__TASK DESCRIPTION__
On every line of the listing, check for "ditugu"; copy the lines that have it.

** RECORD EXTRACTS follows **

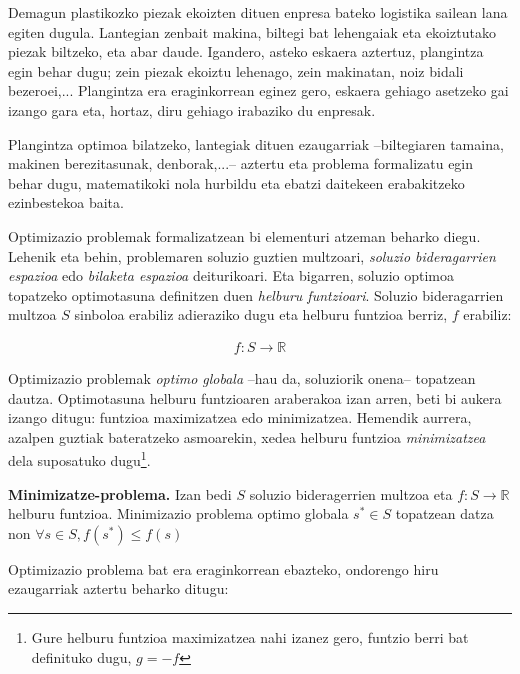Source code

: \documentclass[eu]{ifirak}\usepackage[]{graphicx}\usepackage[]{color}
\begin{document}
\begin{tcolorbox}
\begin{ifexample}
Demagun plastikozko piezak ekoizten dituen enpresa bateko logistika sailean lana egiten dugula. Lantegian zenbait makina, biltegi bat lehengaiak eta ekoiztutako piezak biltzeko, eta abar daude. Igandero, asteko eskaera aztertuz, plangintza egin behar dugu; zein piezak ekoiztu lehenago, zein makinatan, noiz bidali bezeroei,... Plangintza era eraginkorrean eginez gero, eskaera gehiago asetzeko gai izango gara eta, hortaz, diru gehiago irabaziko du enpresak.

Plangintza optimoa bilatzeko, lantegiak dituen ezaugarriak --biltegiaren tamaina, makinen berezitasunak, denborak,...-- aztertu eta problema formalizatu egin behar dugu, matematikoki nola hurbildu eta ebatzi daitekeen erabakitzeko ezinbestekoa baita.

\end{ifexample}
\end{tcolorbox}

Optimizazio problemak formalizatzean bi elementuri atzeman beharko diegu. Lehenik eta behin, problemaren soluzio guztien multzoari, \textit{soluzio bideragarrien espazioa} edo \textit{bilaketa espazioa} deiturikoari. Eta bigarren, soluzio optimoa topatzeko optimotasuna definitzen duen \textit{helburu funtzioari}. Soluzio bideragarrien multzoa $S$ sinboloa erabiliz adieraziko dugu eta helburu funtzioa berriz, $f$ erabiliz:

\begin{align*}
f: S \rightarrow \mathbb{R}
\end{align*}

Optimizazio problemak \textit{optimo globala} --hau da, soluziorik onena-- topatzean dautza. Optimotasuna helburu funtzioaren araberakoa izan arren, beti bi aukera izango ditugu: funtzioa maximizatzea edo minimizatzea. Hemendik aurrera, azalpen guztiak bateratzeko asmoarekin, xedea helburu funtzioa \textit{minimizatzea} dela suposatuko dugu\footnote{Gure helburu funtzioa maximizatzea nahi izanez gero, funtzio berri bat definituko dugu, $g=-f$}.

\begin{ifdefinition}
{\bf Minimizatze-problema.} Izan bedi $S$ soluzio bideragerrien multzoa eta $f: S \rightarrow \mathbb{R}$ helburu funtzioa. Minimizazio problema optimo globala $s^*\in S$ topatzean datza non $\forall s\in S, f(s^*)\leq f(s)$
\end{ifdefinition}

Optimizazio problema bat era eraginkorrean ebazteko, ondorengo hiru ezaugarriak aztertu beharko ditugu:
\end{document}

** End of RECORD EXTRACTS **

__RESULT BELOW__
Optimizazio problemak \textit{optimo globala} --hau da, soluziorik onena-- topatzean dautza. Optimotasuna helburu funtzioaren araberakoa izan arren, beti bi aukera izango ditugu: funtzioa maximizatzea edo minimizatzea. Hemendik aurrera, azalpen guztiak bateratzeko asmoarekin, xedea helburu funtzioa \textit{minimizatzea} dela suposatuko dugu\footnote{Gure helburu funtzioa maximizatzea nahi izanez gero, funtzio berri bat definituko dugu, $g=-f$}.
Optimizazio problema bat era eraginkorrean ebazteko, ondorengo hiru ezaugarriak aztertu beharko ditugu:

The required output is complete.